The scientists Dr. Laura Cahillane, Lecturer in Law at the University of Limerick, Dr. Tom Hickey, Assistant Professor at Dublin City University’s School of Law and Government, and Dr. David Kenny, Assistant Professor at the School of Law, TCD, have submitted a general system submission to the Oireachtas Judicial Committee.
There were many positive aspects to the bill, including the decision to replace a lay or illegitimate chairman of the JAC with the Chief Justice, as well as the provision of a permanent office with a director and staff.
However, they said there was a lot of improvement needed.
The opinion stated that “above all” in the legislation there is insufficient guidance on eligibility criteria and assessment mechanisms for applicants and that without this the new JAC would not be much better than the existing Advisory Board on Judicial Appointments (JAAB).
“If the legislation does not provide enough guidance to guide these processes, the JAC could not be more effective than the JAAB and even become a close copy of that body by recommending five names instead of seven, but the crucial reforms lacks the realm of proper Evaluation of candidates to make these changes meaningful, ”the statement said.
The scholars also said the legislation was necessary to spell out the actual selection process by the government once the names were sent from the JAC to the Minister of Justice.
“This is something that has been causing controversy recently as there is no transparency or an agreed procedure for making this determination in the current system,” it said. Adding details to this decision-making process would “provide much needed security” in the fairness of the system “.

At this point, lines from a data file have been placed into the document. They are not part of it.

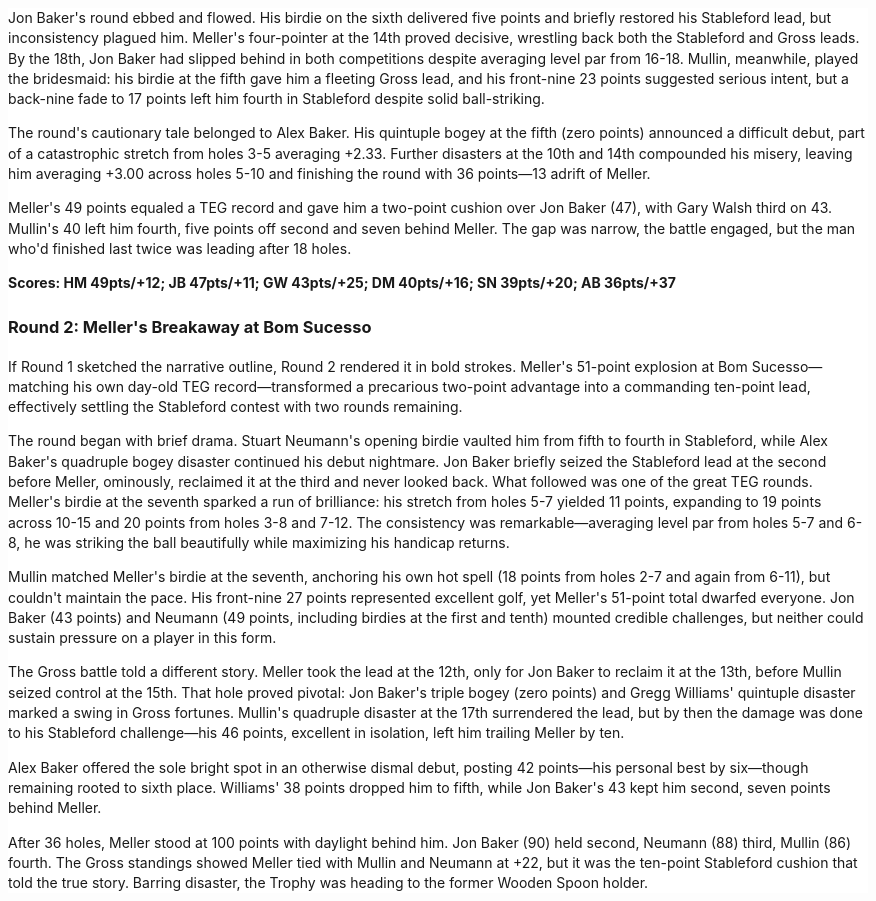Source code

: Jon Baker's round ebbed and flowed. His birdie on the sixth delivered five points and briefly restored his Stableford lead, but inconsistency plagued him. Meller's four-pointer at the 14th proved decisive, wrestling back both the Stableford and Gross leads. By the 18th, Jon Baker had slipped behind in both competitions despite averaging level par from 16-18. Mullin, meanwhile, played the bridesmaid: his birdie at the fifth gave him a fleeting Gross lead, and his front-nine 23 points suggested serious intent, but a back-nine fade to 17 points left him fourth in Stableford despite solid ball-striking.

The round's cautionary tale belonged to Alex Baker. His quintuple bogey at the fifth (zero points) announced a difficult debut, part of a catastrophic stretch from holes 3-5 averaging +2.33. Further disasters at the 10th and 14th compounded his misery, leaving him averaging +3.00 across holes 5-10 and finishing the round with 36 points—13 adrift of Meller.

Meller's 49 points equaled a TEG record and gave him a two-point cushion over Jon Baker (47), with Gary Walsh third on 43. Mullin's 40 left him fourth, five points off second and seven behind Meller. The gap was narrow, the battle engaged, but the man who'd finished last twice was leading after 18 holes.

**Scores: HM 49pts/+12; JB 47pts/+11; GW 43pts/+25; DM 40pts/+16; SN 39pts/+20; AB 36pts/+37**

### Round 2: Meller's Breakaway at Bom Sucesso

If Round 1 sketched the narrative outline, Round 2 rendered it in bold strokes. Meller's 51-point explosion at Bom Sucesso—matching his own day-old TEG record—transformed a precarious two-point advantage into a commanding ten-point lead, effectively settling the Stableford contest with two rounds remaining.

The round began with brief drama. Stuart Neumann's opening birdie vaulted him from fifth to fourth in Stableford, while Alex Baker's quadruple bogey disaster continued his debut nightmare. Jon Baker briefly seized the Stableford lead at the second before Meller, ominously, reclaimed it at the third and never looked back. What followed was one of the great TEG rounds. Meller's birdie at the seventh sparked a run of brilliance: his stretch from holes 5-7 yielded 11 points, expanding to 19 points across 10-15 and 20 points from holes 3-8 and 7-12. The consistency was remarkable—averaging level par from holes 5-7 and 6-8, he was striking the ball beautifully while maximizing his handicap returns.

Mullin matched Meller's birdie at the seventh, anchoring his own hot spell (18 points from holes 2-7 and again from 6-11), but couldn't maintain the pace. His front-nine 27 points represented excellent golf, yet Meller's 51-point total dwarfed everyone. Jon Baker (43 points) and Neumann (49 points, including birdies at the first and tenth) mounted credible challenges, but neither could sustain pressure on a player in this form.

The Gross battle told a different story. Meller took the lead at the 12th, only for Jon Baker to reclaim it at the 13th, before Mullin seized control at the 15th. That hole proved pivotal: Jon Baker's triple bogey (zero points) and Gregg Williams' quintuple disaster marked a swing in Gross fortunes. Mullin's quadruple disaster at the 17th surrendered the lead, but by then the damage was done to his Stableford challenge—his 46 points, excellent in isolation, left him trailing Meller by ten.

Alex Baker offered the sole bright spot in an otherwise dismal debut, posting 42 points—his personal best by six—though remaining rooted to sixth place. Williams' 38 points dropped him to fifth, while Jon Baker's 43 kept him second, seven points behind Meller.

After 36 holes, Meller stood at 100 points with daylight behind him. Jon Baker (90) held second, Neumann (88) third, Mullin (86) fourth. The Gross standings showed Meller tied with Mullin and Neumann at +22, but it was the ten-point Stableford cushion that told the true story. Barring disaster, the Trophy was heading to the former Wooden Spoon holder.
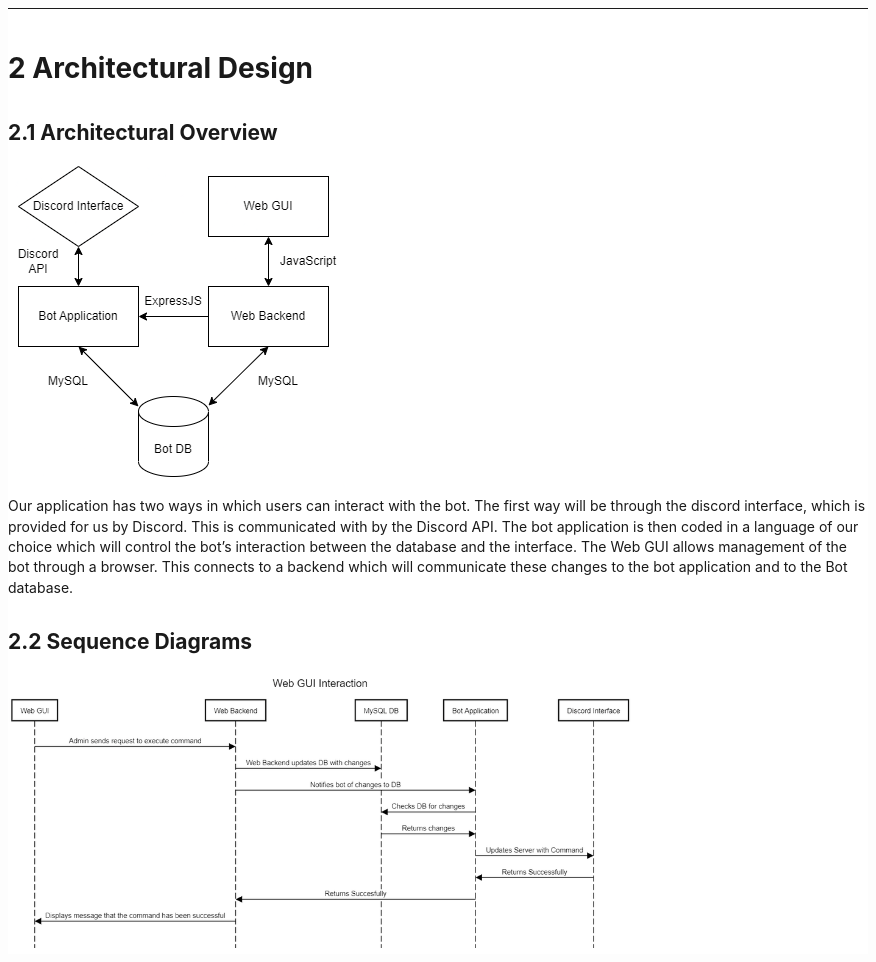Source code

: </table>

<span class="c9"></span>

* * *

# <span class="c18"></span>

# <span>2</span> <span class="c18">Architectural Design</span>

## <span class="c15">2.1 Architectural Overview</span>

<span style="overflow: hidden; display: inline-block; margin: 0.00px 0.00px; border: 0.00px solid #000000; transform: rotate(0.00rad) translateZ(0px); -webkit-transform: rotate(0.00rad) translateZ(0px); width: 331.00px; height: 311.00px;">![](./img/sddArchOverview.png)</span>

<span class="c21">Our application has two ways in which users can interact with the bot. The first way will be through the discord interface, which is provided for us by Discord. This is communicated with by the Discord API. The bot application is then coded in a language of our choice which will control the bot’s interaction between the database and the interface. The Web GUI allows management of the bot through a browser. This connects to a backend which will communicate these changes to the bot application and to the Bot database.</span>

<span class="c9"></span>

## <span class="c15">2.2 Sequence Diagrams</span>

<span style="overflow: hidden; display: inline-block; margin: 0.00px 0.00px; border: 0.00px solid #000000; transform: rotate(0.00rad) translateZ(0px); -webkit-transform: rotate(0.00rad) translateZ(0px); width: 624.00px; height: 273.33px;">![](img/webGUISequence.png)</span>
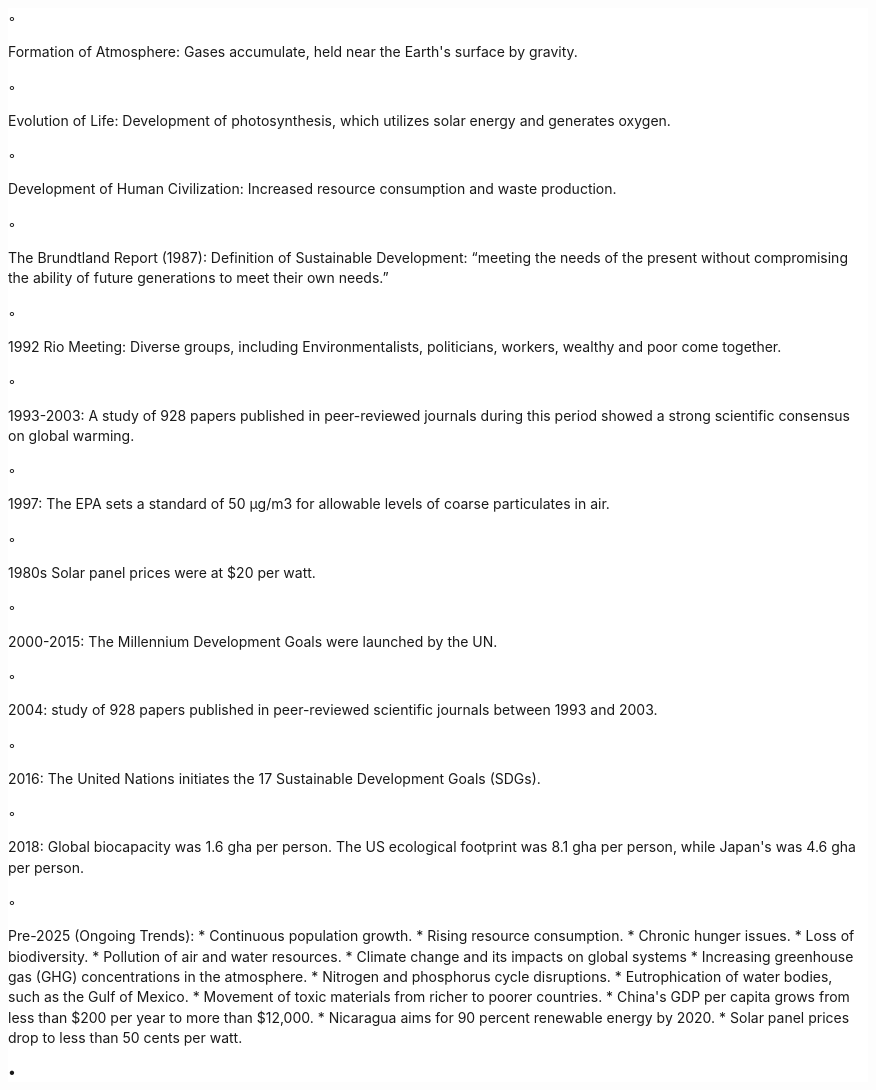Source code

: ◦

Formation of Atmosphere: Gases accumulate, held near the Earth's surface by gravity.

◦

Evolution of Life: Development of photosynthesis, which utilizes solar energy and generates oxygen.

◦

Development of Human Civilization: Increased resource consumption and waste production.

◦

The Brundtland Report (1987): Definition of Sustainable Development: “meeting the needs of the present without compromising the ability of future generations to meet their own needs.”

◦

1992 Rio Meeting: Diverse groups, including Environmentalists, politicians, workers, wealthy and poor come together.

◦

1993-2003: A study of 928 papers published in peer-reviewed journals during this period showed a strong scientific consensus on global warming.

◦

1997: The EPA sets a standard of 50 μg/m3 for allowable levels of coarse particulates in air.

◦

1980s Solar panel prices were at $20 per watt.

◦

2000-2015: The Millennium Development Goals were launched by the UN.

◦

2004: study of 928 papers published in peer-reviewed scientific journals between 1993 and 2003.

◦

2016: The United Nations initiates the 17 Sustainable Development Goals (SDGs).

◦

2018: Global biocapacity was 1.6 gha per person. The US ecological footprint was 8.1 gha per person, while Japan's was 4.6 gha per person.

◦

Pre-2025 (Ongoing Trends): * Continuous population growth. * Rising resource consumption. * Chronic hunger issues. * Loss of biodiversity. * Pollution of air and water resources. * Climate change and its impacts on global systems * Increasing greenhouse gas (GHG) concentrations in the atmosphere. * Nitrogen and phosphorus cycle disruptions. * Eutrophication of water bodies, such as the Gulf of Mexico. * Movement of toxic materials from richer to poorer countries. * China's GDP per capita grows from less than $200 per year to more than $12,000. * Nicaragua aims for 90 percent renewable energy by 2020. * Solar panel prices drop to less than 50 cents per watt.

•
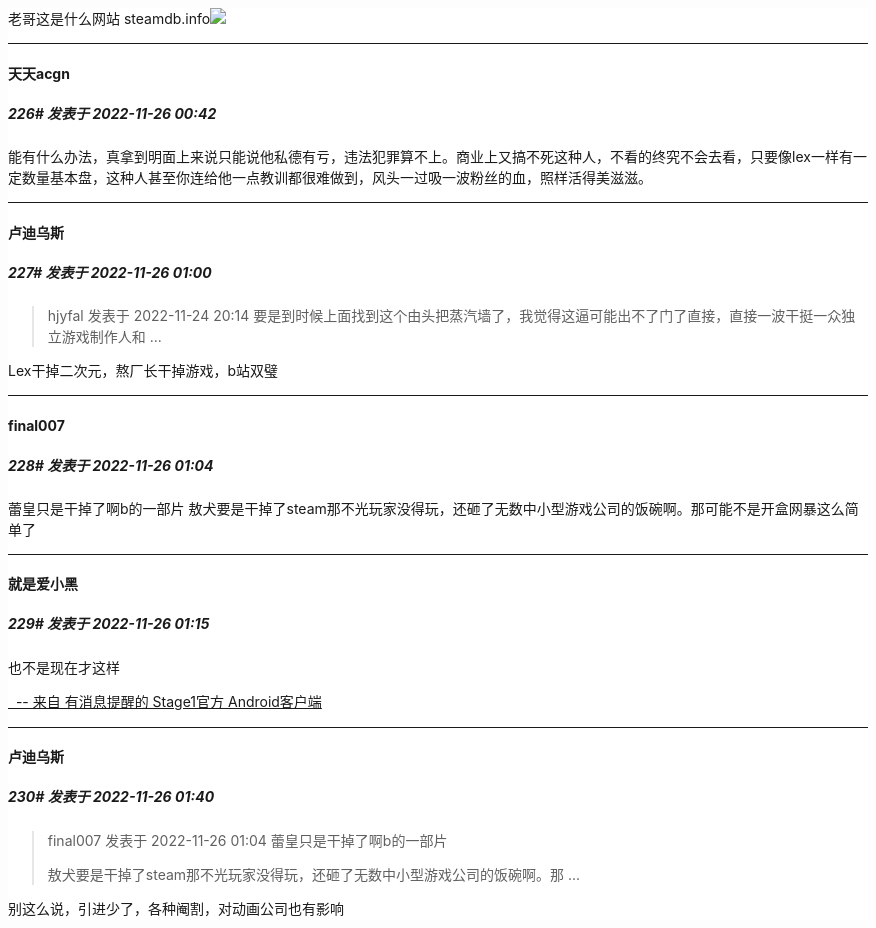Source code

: 老哥这是什么网站</blockquote>
steamdb.info<img src="https://static.saraba1st.com/image/smiley/face2017/072.png" referrerpolicy="no-referrer">



*****

####  天天acgn  
##### 226#       发表于 2022-11-26 00:42

能有什么办法，真拿到明面上来说只能说他私德有亏，违法犯罪算不上。商业上又搞不死这种人，不看的终究不会去看，只要像lex一样有一定数量基本盘，这种人甚至你连给他一点教训都很难做到，风头一过吸一波粉丝的血，照样活得美滋滋。



*****

####  卢迪乌斯  
##### 227#       发表于 2022-11-26 01:00

<blockquote>hjyfal 发表于 2022-11-24 20:14
要是到时候上面找到这个由头把蒸汽墙了，我觉得这逼可能出不了门了直接，直接一波干挺一众独立游戏制作人和 ...</blockquote>
Lex干掉二次元，熬厂长干掉游戏，b站双璧



*****

####  final007  
##### 228#       发表于 2022-11-26 01:04

蕾皇只是干掉了啊b的一部片
敖犬要是干掉了steam那不光玩家没得玩，还砸了无数中小型游戏公司的饭碗啊。那可能不是开盒网暴这么简单了



*****

####  就是爱小黑  
##### 229#       发表于 2022-11-26 01:15

也不是现在才这样

[  -- 来自 有消息提醒的 Stage1官方 Android客户端](https://www.coolapk.com/apk/140634)



*****

####  卢迪乌斯  
##### 230#       发表于 2022-11-26 01:40

<blockquote>final007 发表于 2022-11-26 01:04
蕾皇只是干掉了啊b的一部片

敖犬要是干掉了steam那不光玩家没得玩，还砸了无数中小型游戏公司的饭碗啊。那 ...</blockquote>
别这么说，引进少了，各种阉割，对动画公司也有影响

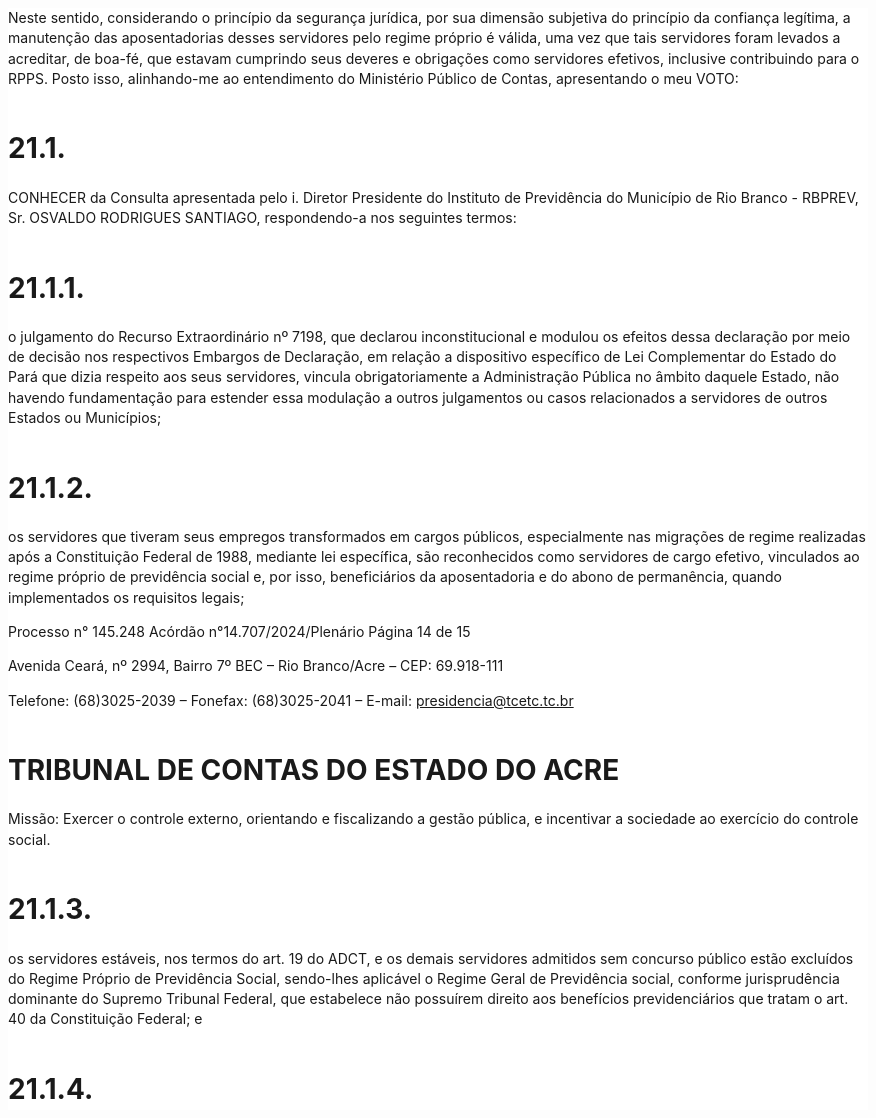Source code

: Neste sentido, considerando o princípio da segurança jurídica, por sua dimensão subjetiva do princípio da confiança legítima, a manutenção das aposentadorias desses servidores pelo regime próprio é válida, uma vez que tais servidores foram levados a acreditar, de boa-fé, que estavam cumprindo seus deveres e obrigações como servidores efetivos, inclusive contribuindo para o RPPS. Posto isso, alinhando-me ao entendimento do Ministério Público de Contas, apresentando o meu VOTO:

# 21.1.

CONHECER da Consulta apresentada pelo i. Diretor Presidente do Instituto de Previdência do Município de Rio Branco - RBPREV, Sr. OSVALDO RODRIGUES SANTIAGO, respondendo-a nos seguintes termos:

# 21.1.1.

o julgamento do Recurso Extraordinário nº 7198, que declarou inconstitucional e modulou os efeitos dessa declaração por meio de decisão nos respectivos Embargos de Declaração, em relação a dispositivo específico de Lei Complementar do Estado do Pará que dizia respeito aos seus servidores, vincula obrigatoriamente a Administração Pública no âmbito daquele Estado, não havendo fundamentação para estender essa modulação a outros julgamentos ou casos relacionados a servidores de outros Estados ou Municípios;

# 21.1.2.

os servidores que tiveram seus empregos transformados em cargos públicos, especialmente nas migrações de regime realizadas após a Constituição Federal de 1988, mediante lei específica, são reconhecidos como servidores de cargo efetivo, vinculados ao regime próprio de previdência social e, por isso, beneficiários da aposentadoria e do abono de permanência, quando implementados os requisitos legais;

Processo n° 145.248 Acórdão n°14.707/2024/Plenário Página 14 de 15

Avenida Ceará, nº 2994, Bairro 7º BEC – Rio Branco/Acre – CEP: 69.918-111

Telefone: (68)3025-2039 – Fonefax: (68)3025-2041 – E-mail: presidencia@tcetc.tc.br

# TRIBUNAL DE CONTAS DO ESTADO DO ACRE

Missão: Exercer o controle externo, orientando e fiscalizando a gestão pública, e incentivar a sociedade ao exercício do controle social.

# 21.1.3.

os servidores estáveis, nos termos do art. 19 do ADCT, e os demais servidores admitidos sem concurso público estão excluídos do Regime Próprio de Previdência Social, sendo-lhes aplicável o Regime Geral de Previdência social, conforme jurisprudência dominante do Supremo Tribunal Federal, que estabelece não possuírem direito aos benefícios previdenciários que tratam o art. 40 da Constituição Federal; e

# 21.1.4.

Further recommendations are:
- Removal of the Attorney General from the JAC, which would allow for equal lay and legal representation;
- Obligation of the JAC to conduct a formal interview and evaluate shortlisted candidates;
- Candidates referred to the Minister of Justice should be ranked in order of preference.
- That this list be submitted to the relevant Cabinet subcommittee;
- If the government appoints someone other than the three names, it suggests making a public statement on the matter.
- That the AG is not entitled to be appointed judge at the Supreme Court for at least 12 months after leaving office.